Chancellor ‘rearranging the deckchairs on the Titanic’, says UKH

By Stuart Stone

- Last updated on GMT

Mere tinkering: Kate Nicholls of UKHospitality urges the Chancellor to help the sector with today's Budget
Mere tinkering: Kate Nicholls of UKHospitality urges the Chancellor to help the sector with today's Budget
UKHospitality (UKH) has compared Chancellor Philip Hammond’s plans to support the high street in his 2018 Autumn Budget on 29 October to ‘rearranging the deckchairs on the Titanic’.

Commenting on reports that Hammond is set to announce plans to cut business rates bills for small retailers, and that he will also unveil changes to allow weddings to take place in more venues, Kate Nicholls, chief executive of UKHospitality, stated that mere tinkering will not end high street woes.

Nicholls added: “Of course, we welcome any measures to ease the shockingly high costs that face hospitality operators face.

“But these steps alone would be akin to tackling a forest fire with a water pistol – the Budget must deliver much more if high streets across Britain are to reverse the acute downturn we are witnessing.

“These measures ignore the fact that the current system doesn't properly assess small businesses. This is the flaw in the whole system – rateable value does not reflect profitability.

“Reliefs for business rates sufferers may be the only immediate step available but the only ways to build confidence and investment in the longer term is a radical overhaul of the business rates system and measures to level the playing field between digital and other businesses.
※
* **List of tasks**
1 – In the article on UKHospitality's reaction to the 2018 Autumn Budget, answer these:
(a) Who is the chief executive of UKHospitality?
(b) What two plans is Philip Hammond reportedly set to announce?
(c) According to Nicholls, what does rateable value fail to reflect?
2 – Continue the article on UKHospitality's reaction to the 2018 Autumn Budget from its last sentence.

* **Data listing**
※
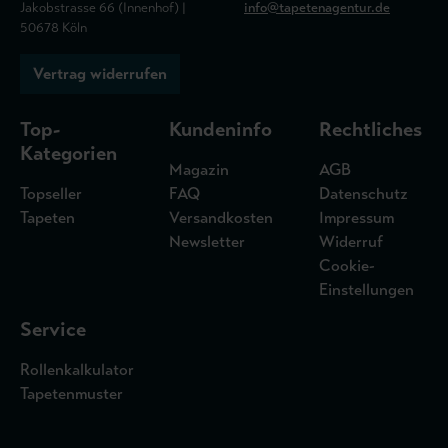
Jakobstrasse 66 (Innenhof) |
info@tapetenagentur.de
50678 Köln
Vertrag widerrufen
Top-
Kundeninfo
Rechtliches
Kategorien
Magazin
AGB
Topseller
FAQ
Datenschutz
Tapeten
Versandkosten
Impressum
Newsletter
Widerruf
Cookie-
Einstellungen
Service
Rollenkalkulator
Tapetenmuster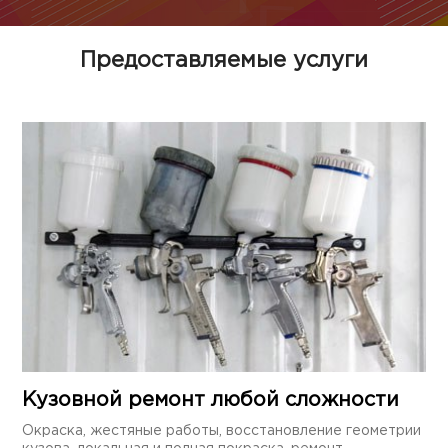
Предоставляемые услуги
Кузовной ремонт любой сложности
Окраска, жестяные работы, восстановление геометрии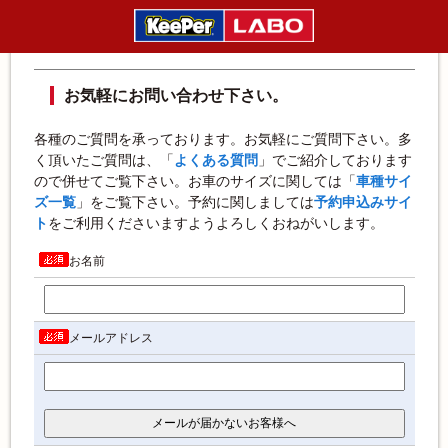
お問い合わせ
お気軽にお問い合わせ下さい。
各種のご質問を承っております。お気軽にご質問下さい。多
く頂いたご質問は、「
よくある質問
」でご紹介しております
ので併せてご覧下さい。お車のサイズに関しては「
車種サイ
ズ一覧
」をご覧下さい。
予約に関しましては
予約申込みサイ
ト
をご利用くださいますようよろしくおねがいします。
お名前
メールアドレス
※
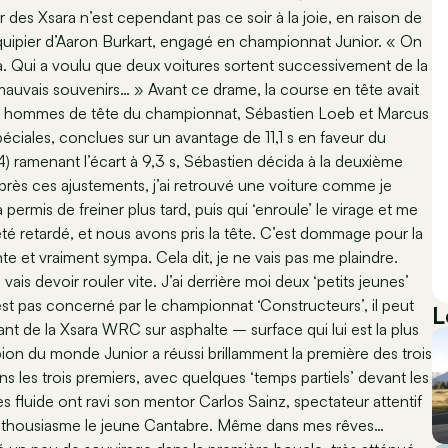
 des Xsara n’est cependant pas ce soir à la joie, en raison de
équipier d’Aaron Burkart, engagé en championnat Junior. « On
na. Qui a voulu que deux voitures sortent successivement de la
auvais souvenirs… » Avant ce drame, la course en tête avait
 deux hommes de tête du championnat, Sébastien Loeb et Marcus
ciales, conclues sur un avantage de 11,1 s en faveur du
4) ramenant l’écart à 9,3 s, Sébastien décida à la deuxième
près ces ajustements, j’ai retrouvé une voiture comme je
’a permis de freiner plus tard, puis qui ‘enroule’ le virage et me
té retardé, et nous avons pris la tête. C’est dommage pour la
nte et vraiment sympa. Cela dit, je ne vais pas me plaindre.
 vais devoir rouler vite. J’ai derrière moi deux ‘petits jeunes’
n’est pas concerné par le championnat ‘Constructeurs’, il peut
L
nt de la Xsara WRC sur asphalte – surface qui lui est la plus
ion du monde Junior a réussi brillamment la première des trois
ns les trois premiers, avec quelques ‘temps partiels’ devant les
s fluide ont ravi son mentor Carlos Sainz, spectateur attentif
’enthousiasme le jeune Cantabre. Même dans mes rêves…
※
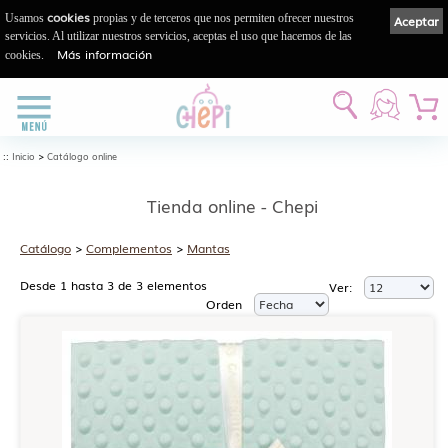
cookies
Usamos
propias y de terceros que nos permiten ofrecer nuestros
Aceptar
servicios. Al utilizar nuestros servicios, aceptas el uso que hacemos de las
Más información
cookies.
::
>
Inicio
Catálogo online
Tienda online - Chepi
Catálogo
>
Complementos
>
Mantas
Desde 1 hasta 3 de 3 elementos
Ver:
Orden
※
* **Exercise responses**
1 –
(a) Kate Nicholls.
(b) Cutting business rates bills for small retailers, and allowing weddings to take place in more venues.
(c) Profitability.

2 –
“These are central asks of our Aim High​ campaign.

“Similarly, enabling more venues to host weddings is something many businesses will appreciate but rather ignores the scale of attention the underlying causes of high street decline urgently needs.

“It is rearranging the deckchairs on the Titanic.

“Tinkering will get us nowhere – it’s time for fundamental change to save high streets and allow hospitality to grow and generate prosperity for Britain."

Nicholls’s comments follow warning from UKHospitality that more than half-a-million hospitality jobs​ will be at risk if the Government doesn’t take urgent action on business taxation in his last Budget statement before Brexit.  

Moreover, a coalition of leading hospitality businesses have also written to Chancellor Philip Hammond to call for targeted support for the sector.